Cementitious grouts are a vital component for the economically-viable implementation of the geological storage of CO₂ in providing an engineered long-term seal. In this study a class G cement was carbonated at 80 bar, at either 60 °C or 120 °C, whilst immersed in a synthetic brine for durations of up to 5 months. X-ray computed tomography was used to evaluate the advancement of carbonation depth, whilst SEM/EDXA and XRD were used to characterise microstructural alteration of the cement phases. The microstructure of the ‘main carbonation front’ was found to be representative of the governing reactive transport mechanism. An ill-defined ‘main carbonation front’ during carbonation at 80 bar/60 °C showed a carbonation mechanism controlled by the rate or precipitation/dissolution reactions; diffusion in that case was not the controlling factor. The faster local supersaturation conditions in the pores at 60 °C (with respect to Ca²⁺ and HC$O_3^{-}$) created a dynamic system of aragonite precipitation from the carbonated to the inner regions of the cement. At 80 bar/120 °C a clearly defined ‘main carbonation front’ with higher compositional density than at 60 °C, was correlated with the fast reactions and diffusion limited evolution of the ‘main carbonation front’. Calcite, as the main result of those fast reactions at 120 °C, filled ubiquitously previously unmineralized voids, creating a system less prone to compositional alterations by chemical changes due to the CO₂ plume. This study showed, that the formation of calcium carbonate polymorphs depends on the kinetics of carbonation reactions for a class G cement that is determined by temperature and time. The findings of the current paper can be further used for the understanding of reaction processes within the cements of the CO₂ injection wells and assess their long-term chemical stability.

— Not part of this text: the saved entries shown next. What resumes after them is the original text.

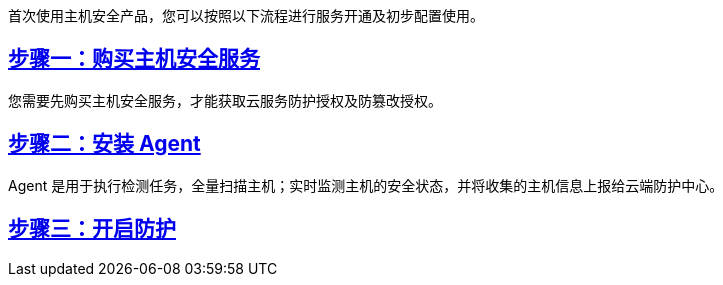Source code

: //快速入门流程

首次使用主机安全产品，您可以按照以下流程进行服务开通及初步配置使用。



== link:enable_hss.adoc[步骤一：购买主机安全服务]

您需要先购买主机安全服务，才能获取云服务防护授权及防篡改授权。

== link:install_agent.adoc[步骤二：安装 Agent]

Agent 是用于执行检测任务，全量扫描主机；实时监测主机的安全状态，并将收集的主机信息上报给云端防护中心。

== link:enable_serv.adoc[步骤三：开启防护]
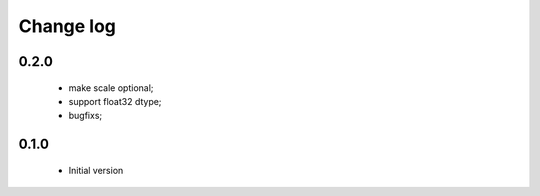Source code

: Change log
==========

0.2.0
#####

 * make scale optional;
 * support float32 dtype;
 * bugfixs;

0.1.0
#####

 * Initial version
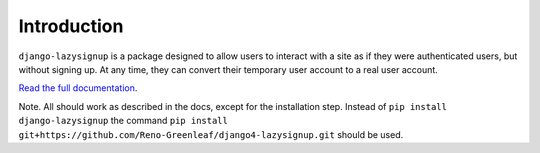 Introduction
============

``django-lazysignup`` is a package designed to allow users to interact with a
site as if they were authenticated users, but without signing up. At any time,
they can convert their temporary user account to a real user account.

`Read the full documentation`_.

.. _Read the full documentation: http://django-lazysignup.readthedocs.org/

Note. All should work as described in the docs, except for the installation step.
Instead of ``pip install django-lazysignup`` the command ``pip install git+https://github.com/Reno-Greenleaf/django4-lazysignup.git`` should be used.
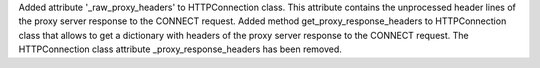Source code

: Added attribute '_raw_proxy_headers' to HTTPConnection class. This
attribute contains the unprocessed header lines of the proxy server response 
to the CONNECT request.
Added method get_proxy_response_headers to HTTPConnection class that allows
to get a dictionary with headers of the proxy server response 
to the CONNECT request.
The HTTPConnection class attribute _proxy_response_headers has been removed.
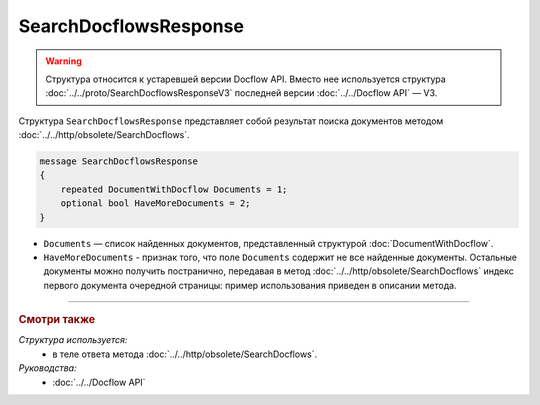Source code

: SearchDocflowsResponse
======================

.. warning::
	Структура относится к устаревшей версии Docflow API. Вместо нее используется структура :doc:`../../proto/SearchDocflowsResponseV3` последней версии :doc:`../../Docflow API` — V3.

Структура ``SearchDocflowsResponse`` представляет собой результат поиска документов методом :doc:`../../http/obsolete/SearchDocflows`.

.. code-block:: protobuf

   message SearchDocflowsResponse
   {
       repeated DocumentWithDocflow Documents = 1;
       optional bool HaveMoreDocuments = 2;
   }

- ``Documents`` — список найденных документов, представленный структурой :doc:`DocumentWithDocflow`.
- ``HaveMoreDocuments`` - признак того, что поле ``Documents`` содержит не все найденные документы. Остальные документы можно получить постранично, передавая в метод :doc:`../../http/obsolete/SearchDocflows` индекс первого документа очередной страницы: пример использования приведен в описании метода.

----

.. rubric:: Смотри также

*Структура используется:*
	- в теле ответа метода :doc:`../../http/obsolete/SearchDocflows`.

*Руководства:*
	- :doc:`../../Docflow API`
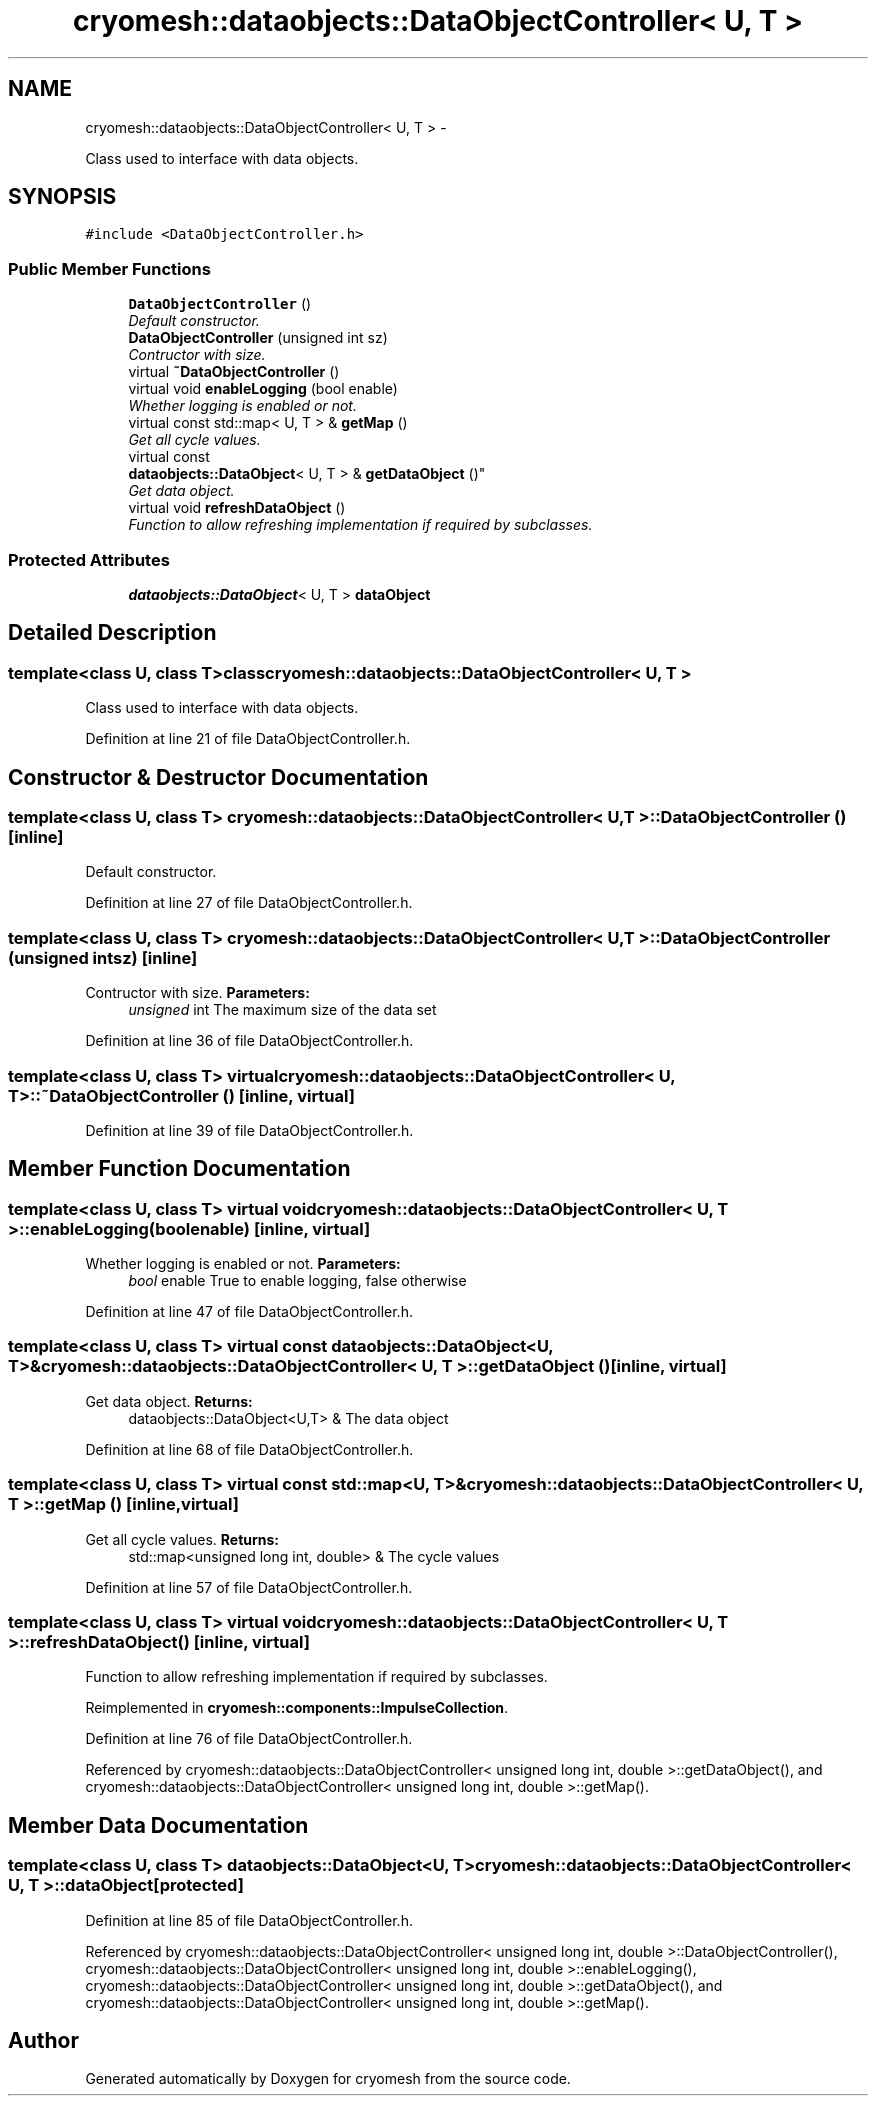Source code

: .TH "cryomesh::dataobjects::DataObjectController< U, T >" 3 "Tue Mar 6 2012" "cryomesh" \" -*- nroff -*-
.ad l
.nh
.SH NAME
cryomesh::dataobjects::DataObjectController< U, T > \- 
.PP
Class used to interface with data objects\&.  

.SH SYNOPSIS
.br
.PP
.PP
\fC#include <DataObjectController\&.h>\fP
.SS "Public Member Functions"

.in +1c
.ti -1c
.RI "\fBDataObjectController\fP ()"
.br
.RI "\fIDefault constructor\&. \fP"
.ti -1c
.RI "\fBDataObjectController\fP (unsigned int sz)"
.br
.RI "\fIContructor with size\&. \fP"
.ti -1c
.RI "virtual \fB~DataObjectController\fP ()"
.br
.ti -1c
.RI "virtual void \fBenableLogging\fP (bool enable)"
.br
.RI "\fIWhether logging is enabled or not\&. \fP"
.ti -1c
.RI "virtual const std::map< U, T > & \fBgetMap\fP ()"
.br
.RI "\fIGet all cycle values\&. \fP"
.ti -1c
.RI "virtual const 
.br
\fBdataobjects::DataObject\fP< U, T > & \fBgetDataObject\fP ()"
.br
.RI "\fIGet data object\&. \fP"
.ti -1c
.RI "virtual void \fBrefreshDataObject\fP ()"
.br
.RI "\fIFunction to allow refreshing implementation if required by subclasses\&. \fP"
.in -1c
.SS "Protected Attributes"

.in +1c
.ti -1c
.RI "\fBdataobjects::DataObject\fP< U, T > \fBdataObject\fP"
.br
.in -1c
.SH "Detailed Description"
.PP 

.SS "template<class U, class T>class cryomesh::dataobjects::DataObjectController< U, T >"
Class used to interface with data objects\&. 
.PP
Definition at line 21 of file DataObjectController\&.h\&.
.SH "Constructor & Destructor Documentation"
.PP 
.SS "template<class U, class T> \fBcryomesh::dataobjects::DataObjectController\fP< U, T >::\fBDataObjectController\fP ()\fC [inline]\fP"
.PP
Default constructor\&. 
.PP
Definition at line 27 of file DataObjectController\&.h\&.
.SS "template<class U, class T> \fBcryomesh::dataobjects::DataObjectController\fP< U, T >::\fBDataObjectController\fP (unsigned intsz)\fC [inline]\fP"
.PP
Contructor with size\&. \fBParameters:\fP
.RS 4
\fIunsigned\fP int The maximum size of the data set 
.RE
.PP

.PP
Definition at line 36 of file DataObjectController\&.h\&.
.SS "template<class U, class T> virtual \fBcryomesh::dataobjects::DataObjectController\fP< U, T >::~\fBDataObjectController\fP ()\fC [inline, virtual]\fP"
.PP
Definition at line 39 of file DataObjectController\&.h\&.
.SH "Member Function Documentation"
.PP 
.SS "template<class U, class T> virtual void \fBcryomesh::dataobjects::DataObjectController\fP< U, T >::\fBenableLogging\fP (boolenable)\fC [inline, virtual]\fP"
.PP
Whether logging is enabled or not\&. \fBParameters:\fP
.RS 4
\fIbool\fP enable True to enable logging, false otherwise 
.RE
.PP

.PP
Definition at line 47 of file DataObjectController\&.h\&.
.SS "template<class U, class T> virtual const \fBdataobjects::DataObject\fP<U, T>& \fBcryomesh::dataobjects::DataObjectController\fP< U, T >::\fBgetDataObject\fP ()\fC [inline, virtual]\fP"
.PP
Get data object\&. \fBReturns:\fP
.RS 4
dataobjects::DataObject<U,T> & The data object 
.RE
.PP

.PP
Definition at line 68 of file DataObjectController\&.h\&.
.SS "template<class U, class T> virtual const std::map<U, T>& \fBcryomesh::dataobjects::DataObjectController\fP< U, T >::\fBgetMap\fP ()\fC [inline, virtual]\fP"
.PP
Get all cycle values\&. \fBReturns:\fP
.RS 4
std::map<unsigned long int, double> & The cycle values 
.RE
.PP

.PP
Definition at line 57 of file DataObjectController\&.h\&.
.SS "template<class U, class T> virtual void \fBcryomesh::dataobjects::DataObjectController\fP< U, T >::\fBrefreshDataObject\fP ()\fC [inline, virtual]\fP"
.PP
Function to allow refreshing implementation if required by subclasses\&. 
.PP
Reimplemented in \fBcryomesh::components::ImpulseCollection\fP\&.
.PP
Definition at line 76 of file DataObjectController\&.h\&.
.PP
Referenced by cryomesh::dataobjects::DataObjectController< unsigned long int, double >::getDataObject(), and cryomesh::dataobjects::DataObjectController< unsigned long int, double >::getMap()\&.
.SH "Member Data Documentation"
.PP 
.SS "template<class U, class T> \fBdataobjects::DataObject\fP<U, T> \fBcryomesh::dataobjects::DataObjectController\fP< U, T >::\fBdataObject\fP\fC [protected]\fP"
.PP
Definition at line 85 of file DataObjectController\&.h\&.
.PP
Referenced by cryomesh::dataobjects::DataObjectController< unsigned long int, double >::DataObjectController(), cryomesh::dataobjects::DataObjectController< unsigned long int, double >::enableLogging(), cryomesh::dataobjects::DataObjectController< unsigned long int, double >::getDataObject(), and cryomesh::dataobjects::DataObjectController< unsigned long int, double >::getMap()\&.

.SH "Author"
.PP 
Generated automatically by Doxygen for cryomesh from the source code\&.
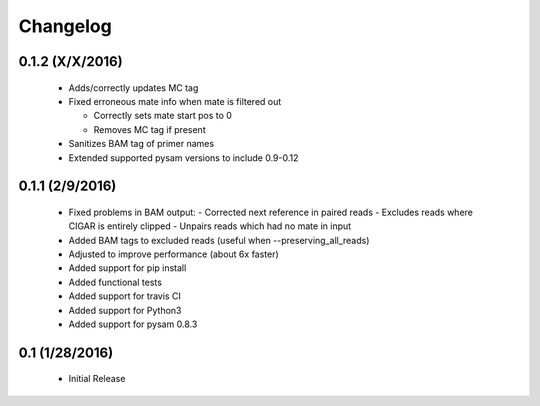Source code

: Changelog
=========

0.1.2 (X/X/2016)
-----------------
 - Adds/correctly updates MC tag
 - Fixed erroneous mate info when mate is filtered out
 
   - Correctly sets mate start pos to 0
   - Removes MC tag if present
 
 - Sanitizes BAM tag of primer names
 - Extended supported pysam versions to include 0.9-0.12 


0.1.1 (2/9/2016)
-----------------
 - Fixed problems in BAM output:
   - Corrected next reference in paired reads
   - Excludes reads where CIGAR is entirely clipped
   - Unpairs reads which had no mate in input
 - Added BAM tags to excluded reads (useful when --preserving_all_reads)
 - Adjusted to improve performance (about 6x faster)
 - Added support for pip install
 - Added functional tests
 - Added support for travis CI
 - Added support for Python3
 - Added support for pysam 0.8.3

0.1 (1/28/2016)
--------------
 - Initial Release
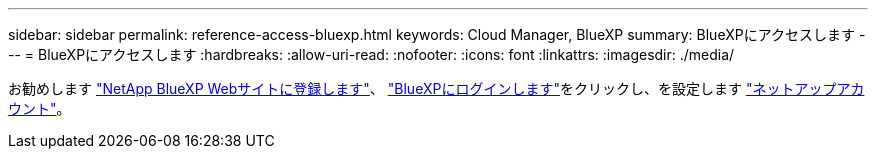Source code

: ---
sidebar: sidebar 
permalink: reference-access-bluexp.html 
keywords: Cloud Manager, BlueXP 
summary: BlueXPにアクセスします 
---
= BlueXPにアクセスします
:hardbreaks:
:allow-uri-read: 
:nofooter: 
:icons: font
:linkattrs: 
:imagesdir: ./media/


[role="lead"]
お勧めします link:https://docs.netapp.com/us-en/cloud-manager-setup-admin/task-signing-up.html["NetApp BlueXP Webサイトに登録します"]、 link:https://docs.netapp.com/us-en/cloud-manager-setup-admin/task-logging-in.html["BlueXPにログインします"]をクリックし、を設定します link:https://docs.netapp.com/us-en/cloud-manager-setup-admin/task-setting-up-netapp-accounts.html["ネットアップアカウント"]。

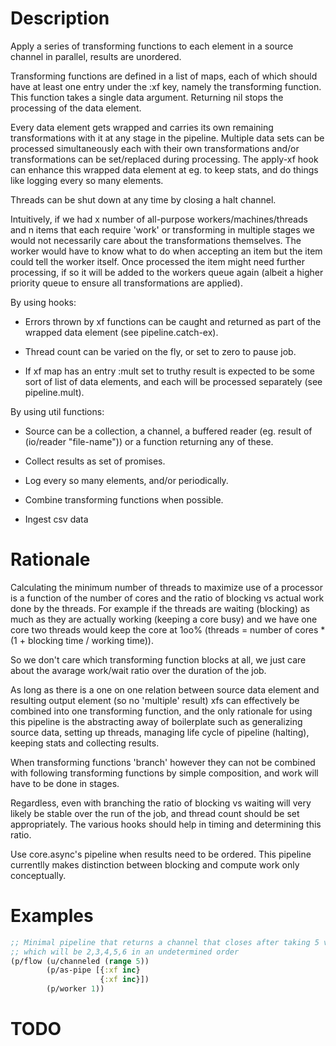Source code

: * Description
Apply a series of transforming functions to each element in a source channel in
parallel, results are unordered.

Transforming functions are defined in a list of maps, each of which should have
at least one entry under the :xf key, namely the transforming function. This
function takes a single data argument. Returning nil stops the processing of the
data element.

Every data element gets wrapped and carries its own remaining transformations
with it at any stage in the pipeline. Multiple data sets can be processed
simultaneously each with their own transformations and/or transformations can be
set/replaced during processing. The apply-xf hook can enhance this wrapped data
element at eg. to keep stats, and do things like logging every so many elements.

Threads can be shut down at any time by closing a halt channel.

Intuitively, if we had x number of all-purpose workers/machines/threads and n
items that each require 'work' or transforming in multiple stages we would not
necessarily care about the transformations themselves. The worker would have to
know what to do when accepting an item but the item could tell the worker
itself. Once processed the item might need further processing, if so it will be
added to the workers queue again (albeit a higher priority queue to ensure all
transformations are applied).

By using hooks:

- Errors thrown by xf functions can be caught and returned as part of the wrapped data element (see pipeline.catch-ex).

- Thread count can be varied on the fly, or set to zero to pause job.

- If xf map has an entry :mult set to truthy result is expected to be some sort of list of data elements, and each will be processed separately (see pipeline.mult).

By using util functions:

- Source can be a collection, a channel, a buffered reader (eg. result of (io/reader "file-name")) or a function returning any of these.

- Collect results as set of promises.

- Log every so many elements, and/or periodically.

- Combine transforming functions when possible.

- Ingest csv data

* Rationale
Calculating the minimum number of threads to maximize use of a processor is a
function of the number of cores and the ratio of blocking vs actual work done by
the threads. For example if the threads are waiting (blocking) as much as they
are actually working (keeping a core busy) and we have one core two threads
would keep the core at 1oo% (threads = number of cores * (1 + blocking time /
working time)).

So we don't care which transforming function blocks at all, we just care about
the avarage work/wait ratio over the duration of the job.

As long as there is a one on one relation between source data element and
resulting output element (so no 'multiple' result) xfs can effectively be
combined into one transforming function, and the only rationale for using this
pipeline is the abstracting away of boilerplate such as generalizing source
data, setting up threads, managing life cycle of pipeline (halting), keeping
stats and collecting results.

When transforming functions 'branch' however they can not be combined with
following transforming functions by simple composition, and work will have to be
done in stages.

Regardless, even with branching the ratio of blocking vs waiting will very
likely be stable over the run of the job, and thread count should be set
appropriately. The various hooks should help in timing and determining this
ratio.

Use core.async's pipeline when results need to be ordered. This pipeline
currentlly makes distinction between blocking and compute work only
conceptually.

* Examples
#+begin_src clojure
;; Minimal pipeline that returns a channel that closes after taking 5 values
;; which will be 2,3,4,5,6 in an undetermined order
(p/flow (u/channeled (range 5))
        (p/as-pipe [{:xf inc}
                    {:xf inc}])
        (p/worker 1))
#+end_src

* TODO
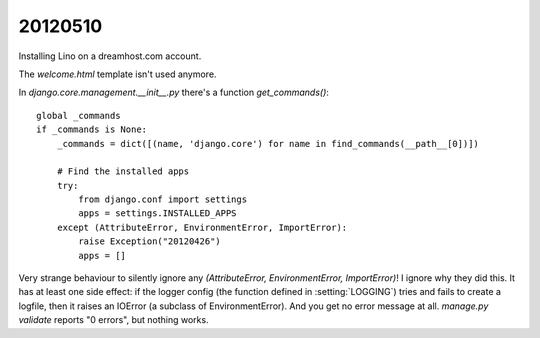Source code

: 20120510
========

Installing Lino on a dreamhost.com account.

The `welcome.html` template isn't used anymore.

In `django.core.management.__init__.py` there's a function `get_commands()`::

    global _commands
    if _commands is None:
        _commands = dict([(name, 'django.core') for name in find_commands(__path__[0])])

        # Find the installed apps
        try:
            from django.conf import settings
            apps = settings.INSTALLED_APPS
        except (AttributeError, EnvironmentError, ImportError):
            raise Exception("20120426")
            apps = []


Very strange behaviour to silently ignore any 
`(AttributeError, EnvironmentError, ImportError)`!
I ignore why they did this.
It has at least one side effect: 
if the logger config (the function defined in :setting:`LOGGING`) 
tries and fails to create a logfile, then it raises an IOError 
(a subclass of EnvironmentError).
And you get no error message at all.
`manage.py validate` reports "0 errors", 
but nothing works. 
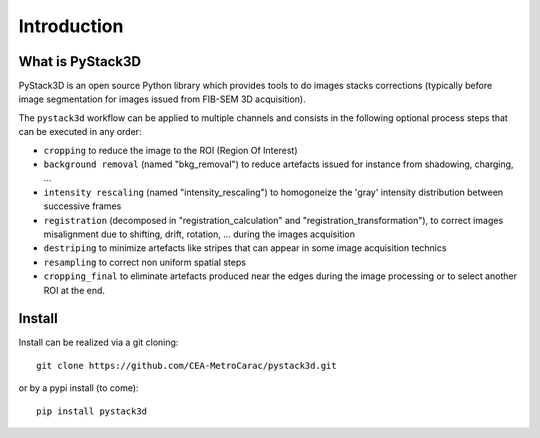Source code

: Introduction
============

What is PyStack3D
-----------------

PyStack3D is an open source Python library which provides tools to do
images stacks corrections (typically before image segmentation for images issued from FIB-SEM 3D acquisition).

The ``pystack3d`` workflow can be applied to multiple channels and consists in the following optional process steps that can be executed in any order:

- ``cropping`` to reduce the image to the ROI (Region Of Interest)


- ``background removal`` (named "bkg_removal") to reduce artefacts issued for instance from shadowing, charging, ...


- ``intensity rescaling`` (named "intensity_rescaling") to homogoneize the 'gray' intensity distribution between successive frames


- ``registration`` (decomposed in "registration_calculation" and "registration_transformation"), to correct images misalignment due to shifting, drift, rotation, ... during the images acquisition


- ``destriping`` to minimize artefacts like stripes that can appear in some image acquisition technics


- ``resampling`` to correct non uniform spatial steps


- ``cropping_final`` to eliminate artefacts produced near the edges during the image processing or to select another ROI at the end.


Install
-------

Install can be realized via a git cloning::

    git clone https://github.com/CEA-MetroCarac/pystack3d.git

or by a pypi install (to come)::

    pip install pystack3d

水泥浆是经济可行地实施 CO ₂地质封存的重要组成部分提供工程化的长期密封。在这项研究中，G 级水泥在 80 巴、60 °C 或 120 °C 下碳酸化，同时浸入合成盐水中长达 5 个月。X 射线计算机断层扫描用于评估碳化深度的进展，而 SEM/EDXA 和 XRD 用于表征水泥相的微观结构变化。发现“主要碳化前沿”的微观结构代表了控制反应传输机制。在 80 bar/60 °C 的碳化过程中，一个不明确的“主要碳化前沿”显示出由速率或沉淀/溶解反应控制的碳化机制；在这种情况下，扩散不是控制因素。60 °C 时孔隙中更快的局部过饱和条件（相对于 Ca ²⁺ 和HC${哦}_3^{-}$）创建了一个从碳酸盐化到水泥内部区域的文石沉淀动态系统。在 80 bar/120 °C 时，一个明确定义的“主碳化前沿”的组成密度高于 60 °C，这与“主碳化前沿”的快速反应和扩散受限演化相关。方解石，作为 120 °C 下这些快速反应的主要结果，填充了无处不在的以前未矿化的空隙，创建了一个不太容易因 CO ₂引起的化学变化而导致成分改变的系统羽。该研究表明，碳酸钙多晶型物的形成取决于由温度和时间决定的 G 级水泥的碳酸化反应动力学。本文的研究结果可进一步用于了解 CO ₂注入井水泥内的反应过程并评估其长期化学稳定性。